他稍微收拾一下,就是那種好看到大殺四方的長相。

皮相好骨相佳,一張不安分的臉,尤其眼尾點綴的淚痣,神來之筆。

規矩又闆正的睡衣,黑發微潮,過完年也才24,還是25?年輕得像是還沒畢業的男大學生。

“還記得嗎?爸爸教你的第一首曲子。”

聞也點頭:“記得……但很久沒彈了,手生。
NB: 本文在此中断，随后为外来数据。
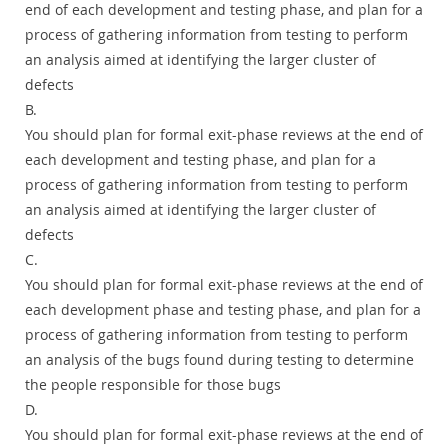
end of each development and testing phase, and plan for a
process of gathering information from testing to perform
an analysis aimed at identifying the larger cluster of
defects
B.
You should plan for formal exit-phase reviews at the end of
each development and testing phase, and plan for a
process of gathering information from testing to perform
an analysis aimed at identifying the larger cluster of
defects
C.
You should plan for formal exit-phase reviews at the end of
each development phase and testing phase, and plan for a
process of gathering information from testing to perform
an analysis of the bugs found during testing to determine
the people responsible for those bugs
D.
You should plan for formal exit-phase reviews at the end of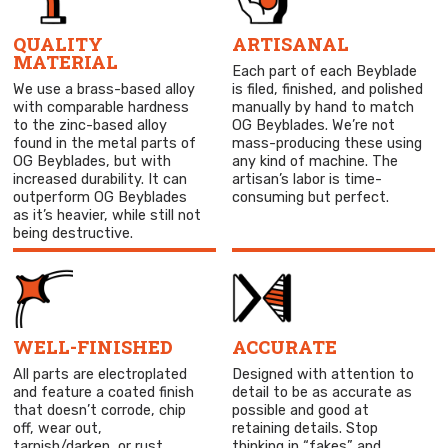
QUALITY
ARTISANAL
MATERIAL
Each part of each Beyblade
We use a brass-based alloy
is filed, finished, and polished
with comparable hardness
manually by hand to match
to the zinc-based alloy
OG Beyblades. We’re not
found in the metal parts of
mass-producing these using
OG Beyblades, but with
any kind of machine. The
increased durability. It can
artisan’s labor is time-
outperform OG Beyblades
consuming but perfect.
as it’s heavier, while still not
being destructive.
WELL-FINISHED
ACCURATE
All parts are electroplated
Designed with attention to
and feature a coated finish
detail to be as accurate as
that doesn’t corrode, chip
possible and good at
off, wear out,
retaining details. Stop
tarnish/darken, or rust
thinking in “fakes” and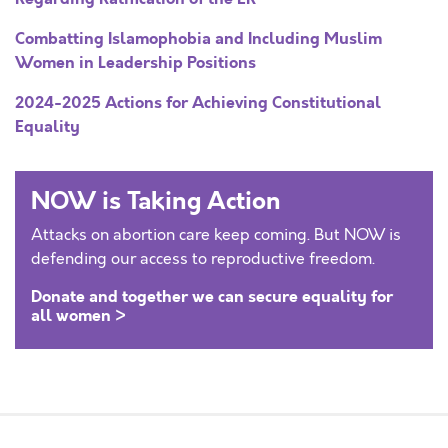
Combatting Islamophobia and Including Muslim
Women in Leadership Positions
2024-2025 Actions for Achieving Constitutional
Equality
NOW is Taking Action
Attacks on abortion care keep coming. But NOW is
defending our access to reproductive freedom.
Donate and together we can secure equality for
all women >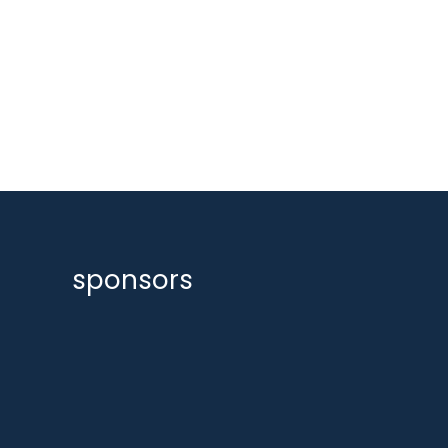
sponsors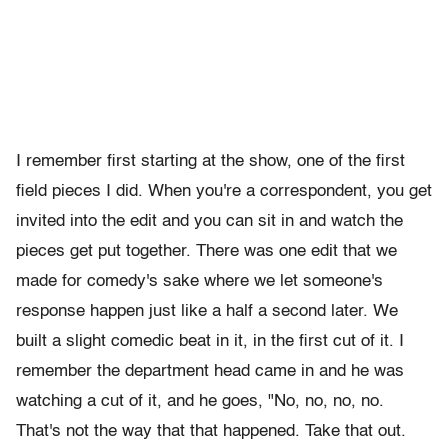
I remember first starting at the show, one of the first
field pieces I did. When you're a correspondent, you get
invited into the edit and you can sit in and watch the
pieces get put together. There was one edit that we
made for comedy's sake where we let someone's
response happen just like a half a second later. We
built a slight comedic beat in it, in the first cut of it. I
remember the department head came in and he was
watching a cut of it, and he goes, "No, no, no, no.
That's not the way that that happened. Take that out.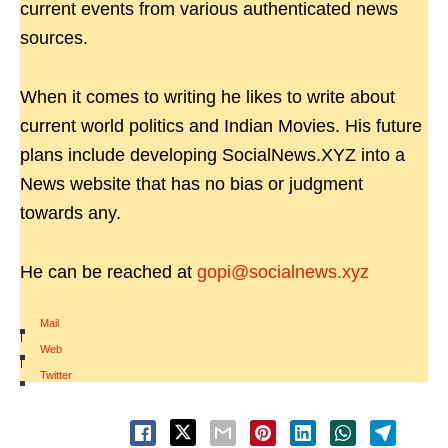
current events from various authenticated news
sources.
When it comes to writing he likes to write about
current world politics and Indian Movies. His future
plans include developing SocialNews.XYZ into a
News website that has no bias or judgment
towards any.
He can be reached at
gopi@socialnews.xyz
Mail
|
Web
|
Twitter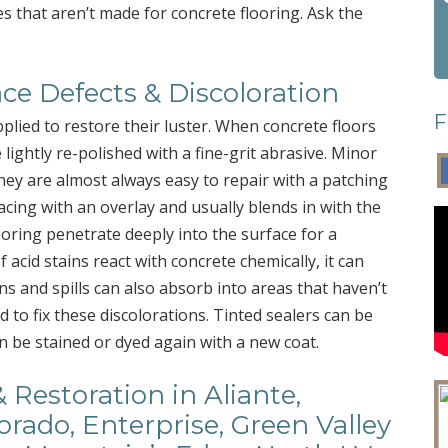
es that aren’t made for concrete flooring. Ask the
ce Defects & Discoloration
F
lied to restore their luster. When concrete floors
 lightly re-polished with a fine-grit abrasive. Minor
ey are almost always easy to repair with a patching
cing with an overlay and usually blends in with the
ooring penetrate deeply into the surface for a
f acid stains react with concrete chemically, it can
ns and spills can also absorb into areas that haven’t
to fix these discolorations. Tinted sealers can be
an be stained or dyed again with a new coat.
 Restoration in Aliante,
rado, Enterprise, Green Valley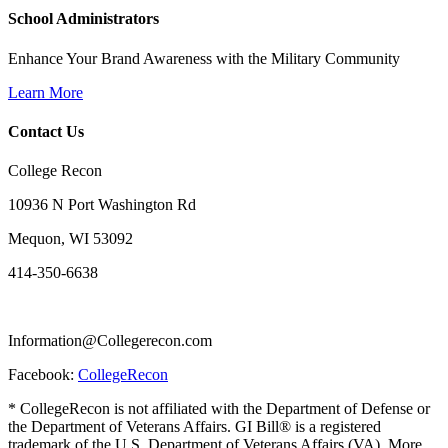
School Administrators
Enhance Your Brand Awareness with the Military Community
Learn More
Contact Us
College Recon
10936 N Port Washington Rd
Mequon, WI 53092
414-350-6638
Information@Collegerecon.com
Facebook:
CollegeRecon
* CollegeRecon is not affiliated with the Department of Defense or
the Department of Veterans Affairs. GI Bill® is a registered
trademark of the U.S. Department of Veterans Affairs (VA). More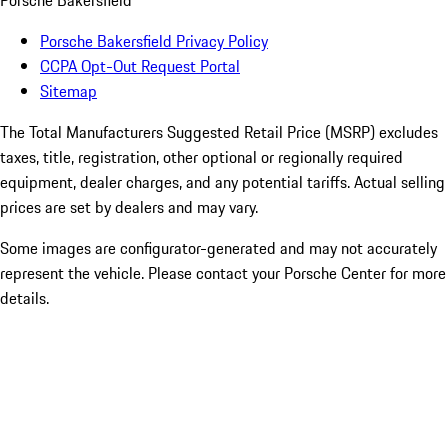
Porsche Bakersfield
Porsche Bakersfield Privacy Policy
CCPA Opt-Out Request Portal
Sitemap
The Total Manufacturers Suggested Retail Price (MSRP) excludes
taxes, title, registration, other optional or regionally required
equipment, dealer charges, and any potential tariffs. Actual selling
prices are set by dealers and may vary.
Some images are configurator-generated and may not accurately
represent the vehicle. Please contact your Porsche Center for more
details.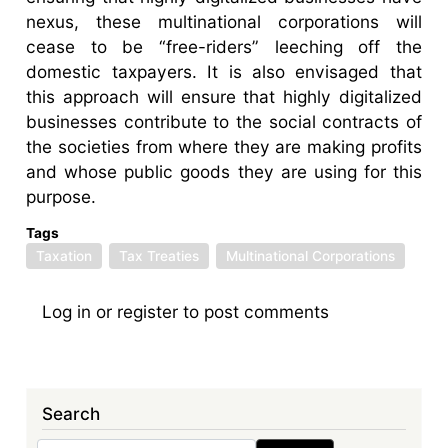
nexus, these multinational corporations will
cease to be “free-riders” leeching off the
domestic taxpayers. It is also envisaged that
this approach will ensure that highly digitalized
businesses contribute to the social contracts of
the societies from where they are making profits
and whose public goods they are using for this
purpose.
Tags
Taxation
Tax Treaties
Multinational Corporations
Log in
or
register
to post comments
Search
Search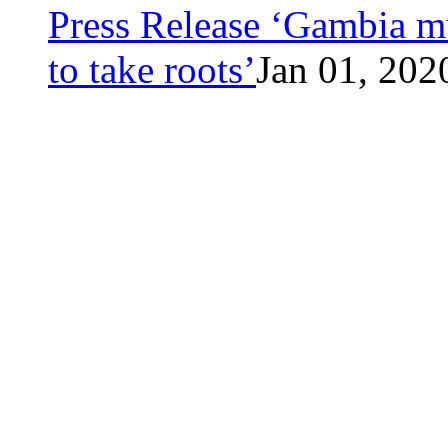
Press Release ‘Gambia mu
to take roots’
Jan 01, 202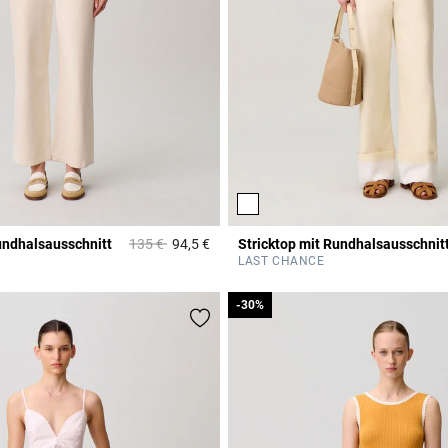
Price reduced from
to
undhalsausschnitt
135 €
94,5 €
Stricktop mit Rundhalsausschnit
Rating
3,7 out of 5 Customer Rating
LAST CHANCE
-30%
-30%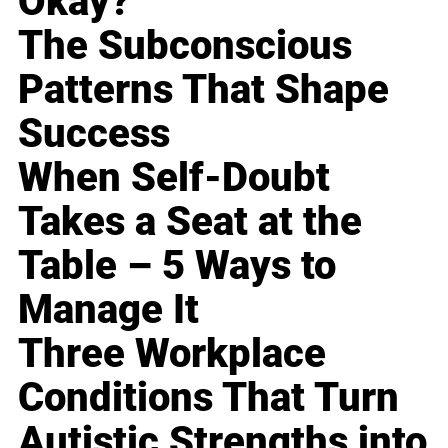
Okay?
The Subconscious
Patterns That Shape
Success
When Self-Doubt
Takes a Seat at the
Table – 5 Ways to
Manage It
Three Workplace
Conditions That Turn
Autistic Strengths into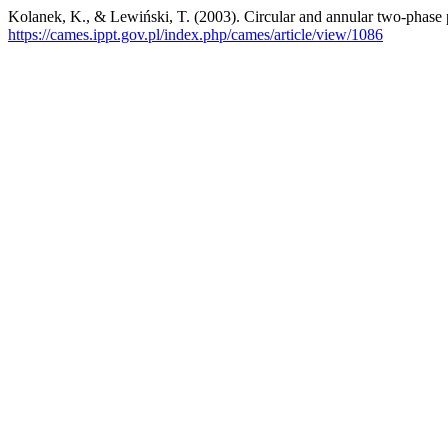
Kolanek, K., & Lewiński, T. (2003). Circular and annular two-phase 
https://cames.ippt.gov.pl/index.php/cames/article/view/1086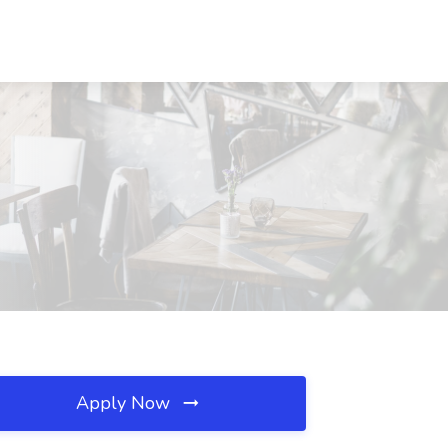
Apply Now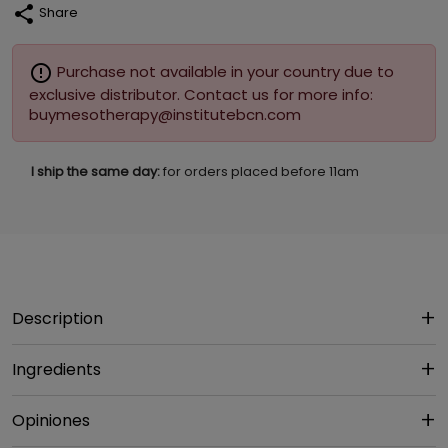
share
Share
error_outline
Purchase not available in your country due to
exclusive distributor. Contact us for more info:
buymesotherapy@institutebcn.com
I ship the same day:
for orders placed before 11am
Description
Ingredients
Opiniones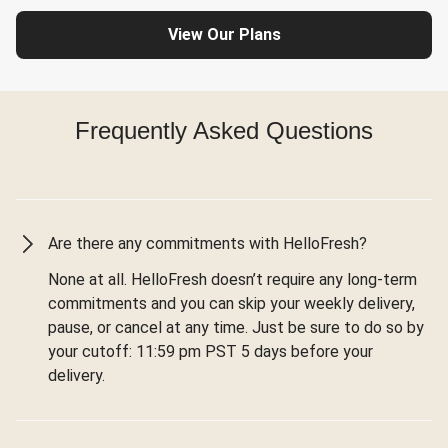
View Our Plans
Frequently Asked Questions
Are there any commitments with HelloFresh?
None at all. HelloFresh doesn’t require any long-term
commitments and you can skip your weekly delivery,
pause, or cancel at any time. Just be sure to do so by
your cutoff: 11:59 pm PST 5 days before your
delivery.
”

宋昭甯與他擦身而過,深色厚重的吸音窗簾全部拉上,一并掩住了旁觀的月色。

聞也不解,遲疑:“這個點?”

“你相信這間琴房的每一寸吸音材料,以及還沒到睡眠時間。”她聲線平淡,命令道:“現在,把褲子脫了。”

彈鋼琴需要脫褲子嗎?

鑒于最近宋昭甯對他呼之即來揮之即去的态度,他輕輕地磨了下後槽牙,頰肌繃得稍緊。

沒辦法,二十八歲的宋昭甯比十幾歲的宋昭甯還要難搞。

她過去至多是冷落和忽視,現在是折磨。

而且,是那方面的折磨。

低飽和度的燈光如鑽石熠熠,照着他冷感很重的眉眼,随着脫衣脫褲的動作,在身上形成形狀各異的明暗光斑。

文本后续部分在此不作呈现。